Microsoft's Orleans took a different cut with virtual actors, called grains. A grain always conceptually exists; the runtime activates it on demand when a message arrives and can deactivate it when idle, and it guarantees that at most one activation of a given grain runs at a time, processing its messages one at a time. This is the serialized, stateful actor pushed into a distributed cluster with the lifecycle automated. It also runs straight into a problem Hewitt's semantics never had to face: enforcing single activation across a network where nodes fail and partitions happen is a hard distributed-systems guarantee, exactly the territory of no-global-clock from chapter 4. Hewitt gave the causal order; Orleans has to implement agreement on top of it, which is why its single-activation guarantee comes with careful caveats under partition.
The ledger
- Everything communicates only by message (Hewitt 1973): survived, the core of every actor system.
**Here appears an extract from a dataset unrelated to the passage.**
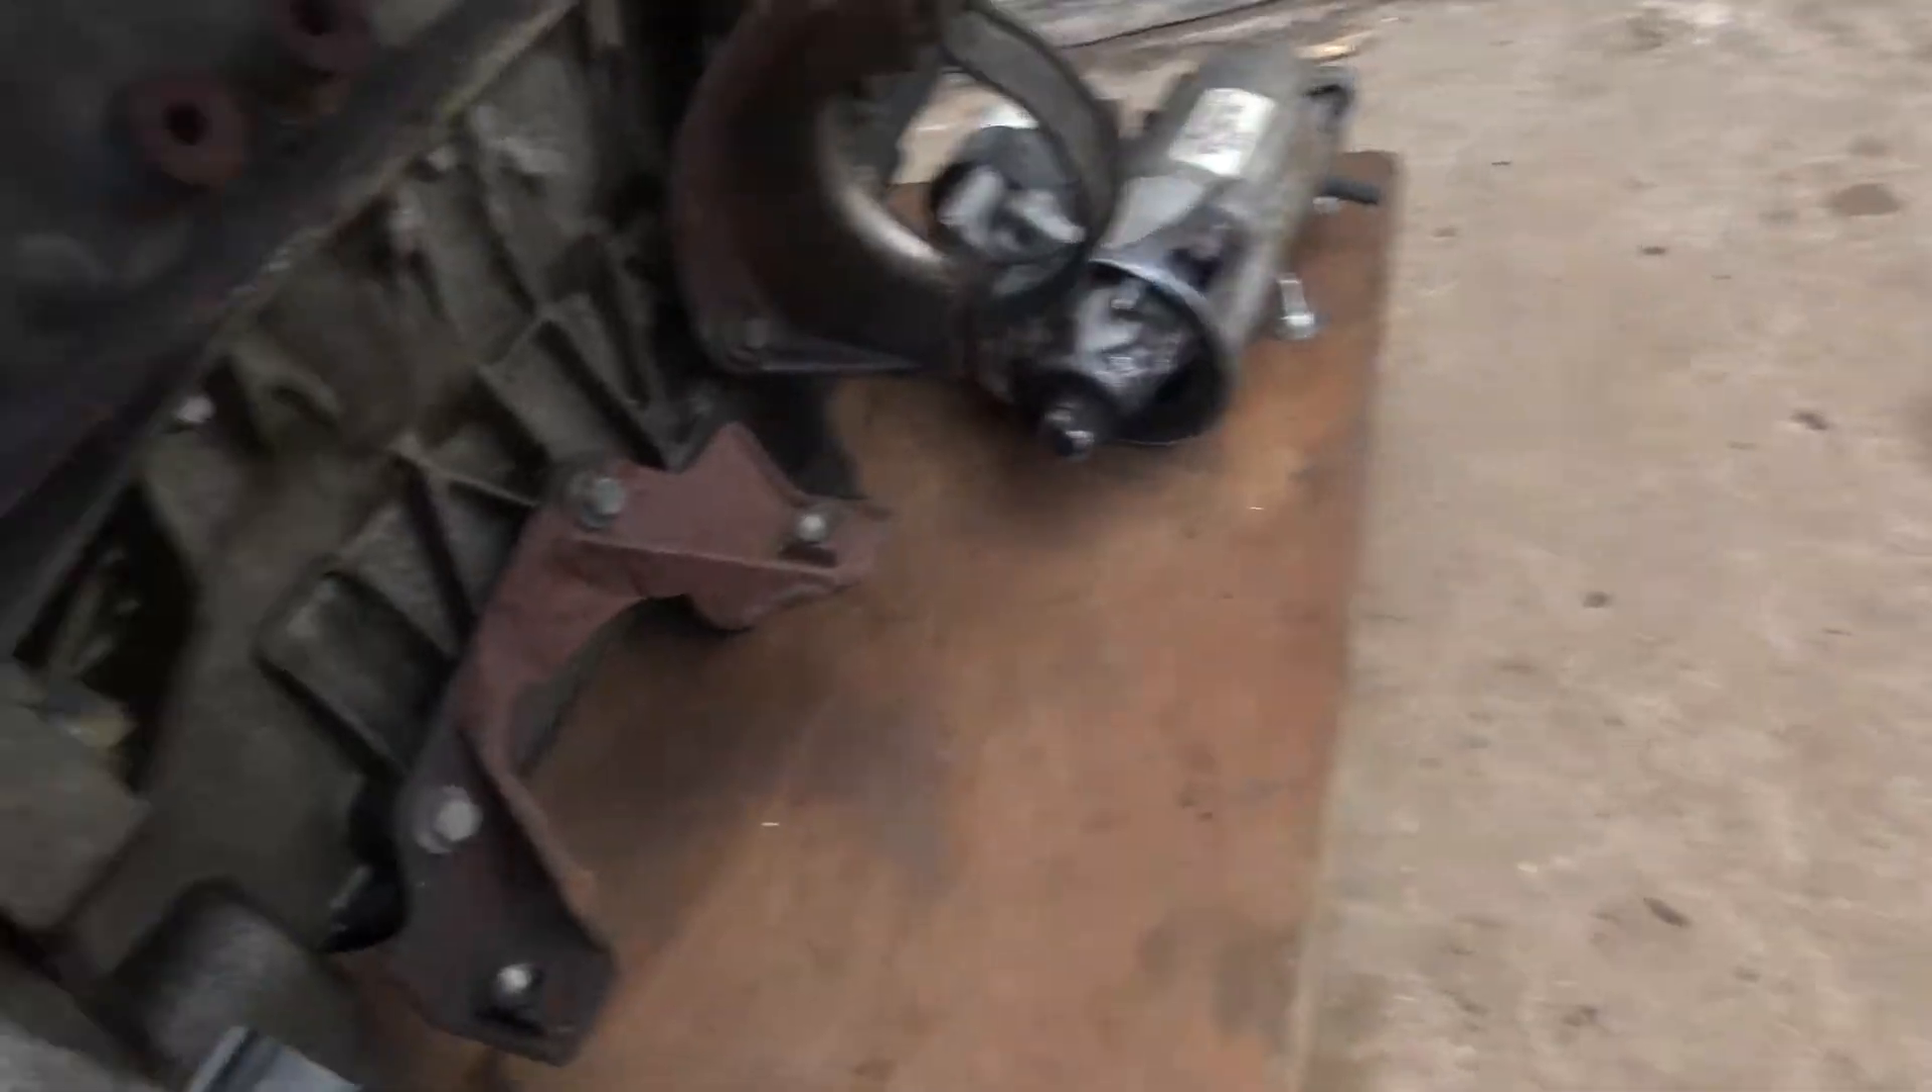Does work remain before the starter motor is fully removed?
No.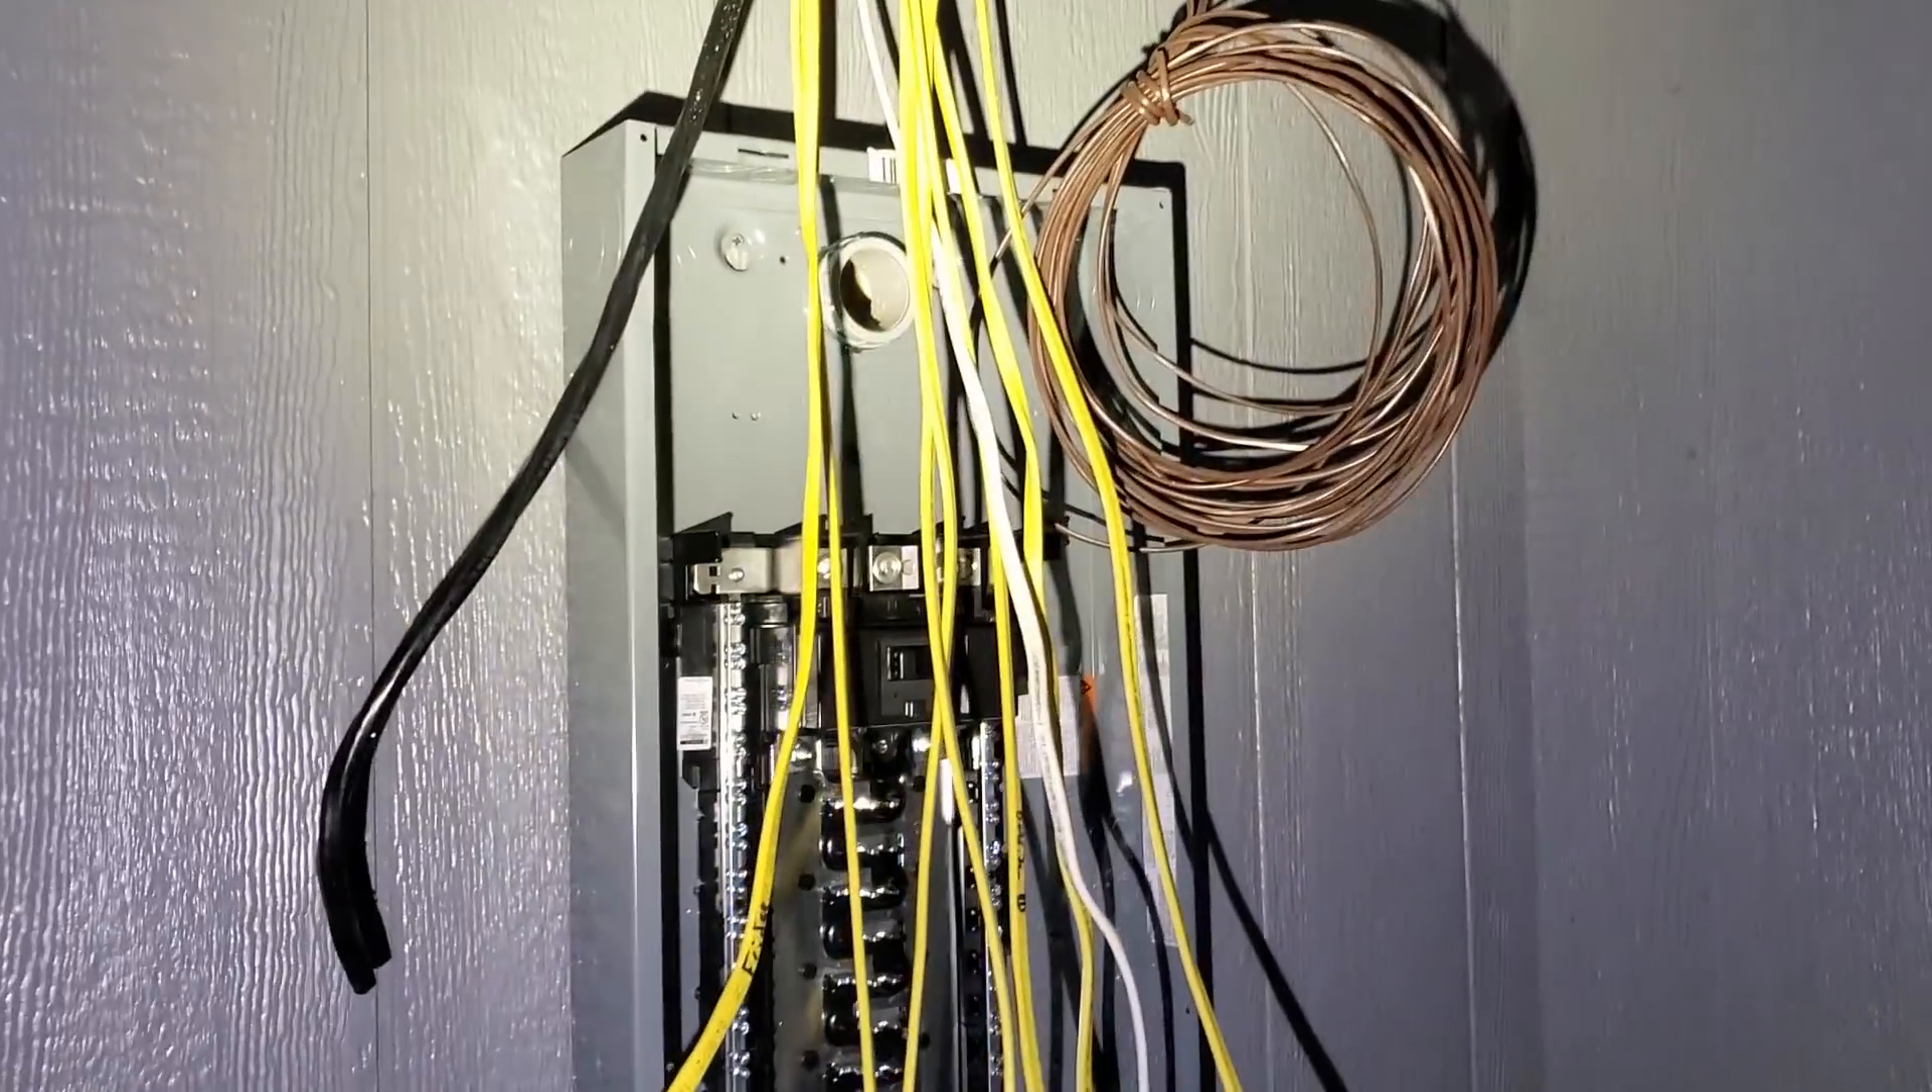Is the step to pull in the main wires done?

- Address as capability, no shared state (Hewitt 1973): survived as the model's ideal, enforced on the BEAM, by convention on the JVM and CLR.
- Causality as a partial order, no global clock (Hewitt 1973, formalized by Greif 1975): survived, and became the backbone of distributed systems.
- Behavioral equivalence, intentions as contracts (Hewitt 1973): survived as bisimulation and design by contract.
- Side-effect-free actor, shareable continuation (Hewitt 1973): replaced by stateful, serialized actors.
- Guaranteed fair message delivery (Hewitt and Baker 1977): survived in the formal model, though runtimes vary.
- State via
become, one message at a time (Agha 1986): the definition most engineers now mean. - Supervision, links, restart (Armstrong and Erlang, convergent): survived, but never Hewitt's.
Read down that list and the pattern is clear. The abstract commitments survived almost untouched: message-only communication, no shared state, causal order, behavioral identity. The concrete semantics of a single actor got rewritten twice, first by Agha to add state, then by the runtimes to enforce isolation and add supervision. The idea was robust. The details were replaceable, and got replaced.
Principle: A powerful idea survives by being rewritten. The parts that endure are the constraints (communicate only by message, share no state, order by cause), not the mechanism. Check the citation before you put a modern actor's habits in a 1973 author's mouth.